Remillard, a six-year veteran of Minerva Stage, was filming on Overlook Terrace in North Adams, a secluded enclave of houses that gave the feeling of a 1940s or 1950s neighborhood.
“Io is a young girl who isn’t interested in games, she’s more interested in her art,” Remillard said. “She’s the main actress.”
Remillard outlined her basic ideas on a storyboard but experimented with camera angles on location, she said. She had made one movie before this one. Her first effort was a “spontaneous” record of making a cake. Both creative efforts were a source of pride, she said.
“The course was really interesting,” said Remillard. “When I learned Minerva Stage was doing a workshop, I went for it.”
Students have met weekly since the first week of September. Six are Mount Greylock students: besides Remillard, they are Henry Smith, Dave Thier, Sam White, Paul Bergmann and Jesse MacDonald. Adam Park of Adams is a Berkshire Community College student, and Billy Piantoni of North Adams attends the Massachusetts College of Liberal Arts in North Adams.
“The group really worked with each other,” said David Librizzi, who gave instruction in writing treatments, storyboarding, shooting, lighting and editing. “Some would be actors in other students’ films, others would hold the boom for mikes, or help with camera operations.”
Librizzi, who majored in theater and modern film at Emerson College, said, “This really is a community project. We met at the Williamstown Youth Center, where [director] Jonathan Igoe offered space to us.”
O’Mara, a 1988 graduate of Mount Greylock who also graduated from Rosemont College in Pennsylvania and holds a master’s in education from Trinity College in Washington, D.C., has been active in theater since childhood.
“We felt the need for students to have a venue for independent films,” she said. “Zoe, a Minerva student for six years, was kind of the inspiration for the workshop. With the Williamstown Film Festival such a success, it occurred to us to produce a student version of the film festival.”
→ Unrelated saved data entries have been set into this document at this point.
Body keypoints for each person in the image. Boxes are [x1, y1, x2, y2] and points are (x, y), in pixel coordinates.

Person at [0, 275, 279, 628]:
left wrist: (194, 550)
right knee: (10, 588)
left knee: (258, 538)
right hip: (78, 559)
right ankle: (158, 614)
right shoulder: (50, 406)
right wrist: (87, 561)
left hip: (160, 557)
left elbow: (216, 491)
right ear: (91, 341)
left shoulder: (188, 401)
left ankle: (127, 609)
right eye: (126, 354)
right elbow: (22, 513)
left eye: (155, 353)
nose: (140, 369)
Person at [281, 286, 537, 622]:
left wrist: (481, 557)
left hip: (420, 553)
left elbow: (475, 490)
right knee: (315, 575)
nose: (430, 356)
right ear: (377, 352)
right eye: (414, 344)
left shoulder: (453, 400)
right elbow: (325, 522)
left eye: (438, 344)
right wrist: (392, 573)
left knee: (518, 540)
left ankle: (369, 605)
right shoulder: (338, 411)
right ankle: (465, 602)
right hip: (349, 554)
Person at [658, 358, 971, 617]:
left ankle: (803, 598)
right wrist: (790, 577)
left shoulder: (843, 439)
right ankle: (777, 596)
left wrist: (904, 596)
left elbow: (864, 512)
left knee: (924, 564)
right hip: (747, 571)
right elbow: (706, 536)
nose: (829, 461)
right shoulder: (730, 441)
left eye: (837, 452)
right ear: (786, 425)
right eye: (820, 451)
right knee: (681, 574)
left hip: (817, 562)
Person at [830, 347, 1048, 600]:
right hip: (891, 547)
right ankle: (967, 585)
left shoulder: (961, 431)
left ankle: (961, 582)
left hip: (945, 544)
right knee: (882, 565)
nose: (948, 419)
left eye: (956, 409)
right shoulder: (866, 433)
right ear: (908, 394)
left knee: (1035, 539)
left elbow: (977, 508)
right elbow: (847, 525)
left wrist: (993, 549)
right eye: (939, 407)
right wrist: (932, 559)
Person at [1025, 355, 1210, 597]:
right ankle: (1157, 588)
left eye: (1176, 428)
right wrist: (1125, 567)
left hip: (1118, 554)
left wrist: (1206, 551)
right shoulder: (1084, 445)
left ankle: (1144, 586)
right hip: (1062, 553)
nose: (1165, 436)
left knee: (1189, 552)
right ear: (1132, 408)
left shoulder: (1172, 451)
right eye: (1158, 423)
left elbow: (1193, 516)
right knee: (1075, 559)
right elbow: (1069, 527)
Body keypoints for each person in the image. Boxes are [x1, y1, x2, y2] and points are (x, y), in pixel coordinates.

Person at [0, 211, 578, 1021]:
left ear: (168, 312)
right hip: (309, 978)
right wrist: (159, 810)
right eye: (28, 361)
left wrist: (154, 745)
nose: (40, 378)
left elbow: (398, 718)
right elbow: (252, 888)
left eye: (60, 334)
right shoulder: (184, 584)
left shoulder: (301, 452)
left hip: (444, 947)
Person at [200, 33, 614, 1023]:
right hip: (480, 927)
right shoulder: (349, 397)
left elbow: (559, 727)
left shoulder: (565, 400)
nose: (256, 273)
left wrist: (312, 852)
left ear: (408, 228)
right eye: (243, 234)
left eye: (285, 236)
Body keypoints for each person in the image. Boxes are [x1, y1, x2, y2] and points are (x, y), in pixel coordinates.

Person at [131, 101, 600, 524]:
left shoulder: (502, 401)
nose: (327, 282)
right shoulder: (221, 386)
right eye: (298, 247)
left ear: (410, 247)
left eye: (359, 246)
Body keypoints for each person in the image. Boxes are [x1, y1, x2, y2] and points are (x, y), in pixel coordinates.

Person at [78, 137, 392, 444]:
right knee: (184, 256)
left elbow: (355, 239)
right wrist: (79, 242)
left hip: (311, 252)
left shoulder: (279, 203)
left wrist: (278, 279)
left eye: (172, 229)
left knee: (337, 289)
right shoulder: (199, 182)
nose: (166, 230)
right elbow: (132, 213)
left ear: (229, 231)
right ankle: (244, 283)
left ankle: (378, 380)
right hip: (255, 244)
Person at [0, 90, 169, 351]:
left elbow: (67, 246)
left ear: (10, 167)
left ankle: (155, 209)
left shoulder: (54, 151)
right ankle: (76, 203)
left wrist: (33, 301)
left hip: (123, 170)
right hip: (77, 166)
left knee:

“It was wonderful. They had a team of 10 adults who worked with them on the project, and they had one another,” she said. “It was amazing to watch students have an idea, translate it to paper and translate it to film. We’re about promoting kids’ voices, and we hope our students can form a screening committee for an expanded, countywide festival next year.”
Adult mentors were Molly Windover, Josh Durand, Ruth Giordano and Eric Gladstone.